About this exercise>
How many lines of these entries include the string "hoạt"? State the number alone.

[Opening Record set section]

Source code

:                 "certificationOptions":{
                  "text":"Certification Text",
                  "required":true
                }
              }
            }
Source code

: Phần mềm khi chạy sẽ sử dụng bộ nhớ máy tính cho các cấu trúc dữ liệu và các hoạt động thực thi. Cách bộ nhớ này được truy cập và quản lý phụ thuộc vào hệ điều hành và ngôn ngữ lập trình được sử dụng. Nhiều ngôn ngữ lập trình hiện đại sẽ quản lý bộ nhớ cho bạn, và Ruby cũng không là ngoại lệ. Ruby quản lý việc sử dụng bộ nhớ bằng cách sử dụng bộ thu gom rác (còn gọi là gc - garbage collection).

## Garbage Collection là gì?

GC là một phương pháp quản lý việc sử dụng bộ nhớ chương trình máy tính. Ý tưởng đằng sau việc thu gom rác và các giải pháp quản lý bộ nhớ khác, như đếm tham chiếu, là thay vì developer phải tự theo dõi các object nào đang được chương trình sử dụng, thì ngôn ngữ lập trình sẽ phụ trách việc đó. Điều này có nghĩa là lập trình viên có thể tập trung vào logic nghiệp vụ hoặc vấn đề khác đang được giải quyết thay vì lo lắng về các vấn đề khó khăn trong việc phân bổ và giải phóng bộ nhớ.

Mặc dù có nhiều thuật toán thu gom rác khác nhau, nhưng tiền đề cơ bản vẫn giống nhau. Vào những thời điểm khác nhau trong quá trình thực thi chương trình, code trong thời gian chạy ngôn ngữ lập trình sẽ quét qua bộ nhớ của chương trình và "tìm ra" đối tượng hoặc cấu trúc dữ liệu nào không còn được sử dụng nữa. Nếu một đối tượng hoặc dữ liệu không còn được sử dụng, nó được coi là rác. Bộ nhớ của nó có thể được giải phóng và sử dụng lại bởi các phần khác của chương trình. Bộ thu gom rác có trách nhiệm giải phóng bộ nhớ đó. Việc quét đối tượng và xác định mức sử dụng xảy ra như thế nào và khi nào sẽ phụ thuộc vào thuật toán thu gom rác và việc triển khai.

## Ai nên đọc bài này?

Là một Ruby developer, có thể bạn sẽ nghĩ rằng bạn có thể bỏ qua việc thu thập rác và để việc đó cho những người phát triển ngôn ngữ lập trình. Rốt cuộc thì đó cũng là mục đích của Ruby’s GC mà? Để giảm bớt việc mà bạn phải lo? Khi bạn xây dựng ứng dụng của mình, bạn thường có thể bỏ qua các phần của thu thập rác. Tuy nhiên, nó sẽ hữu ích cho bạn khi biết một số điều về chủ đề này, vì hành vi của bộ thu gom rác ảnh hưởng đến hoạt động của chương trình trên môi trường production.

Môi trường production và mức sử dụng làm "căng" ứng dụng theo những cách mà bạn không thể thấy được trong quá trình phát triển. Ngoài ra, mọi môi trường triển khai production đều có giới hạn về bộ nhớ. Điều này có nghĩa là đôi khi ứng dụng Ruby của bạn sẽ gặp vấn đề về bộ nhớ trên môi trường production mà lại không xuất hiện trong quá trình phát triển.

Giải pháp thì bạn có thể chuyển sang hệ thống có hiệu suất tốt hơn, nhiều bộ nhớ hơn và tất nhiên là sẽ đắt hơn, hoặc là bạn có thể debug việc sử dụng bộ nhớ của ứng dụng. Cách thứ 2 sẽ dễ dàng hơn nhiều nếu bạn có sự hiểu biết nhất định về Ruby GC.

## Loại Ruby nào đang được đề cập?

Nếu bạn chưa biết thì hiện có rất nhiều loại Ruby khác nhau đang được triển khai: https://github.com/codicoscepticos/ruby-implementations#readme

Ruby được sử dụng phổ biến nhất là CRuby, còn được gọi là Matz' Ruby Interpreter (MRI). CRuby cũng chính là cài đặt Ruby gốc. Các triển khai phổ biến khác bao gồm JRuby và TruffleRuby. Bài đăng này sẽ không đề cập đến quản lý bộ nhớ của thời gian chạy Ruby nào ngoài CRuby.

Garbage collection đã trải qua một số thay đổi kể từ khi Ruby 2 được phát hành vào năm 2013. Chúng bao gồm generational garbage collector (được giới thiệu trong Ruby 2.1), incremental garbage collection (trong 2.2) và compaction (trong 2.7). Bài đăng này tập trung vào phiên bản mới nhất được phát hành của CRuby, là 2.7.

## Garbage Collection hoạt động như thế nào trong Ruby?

[Closing Record set section]

Solution to this task>
3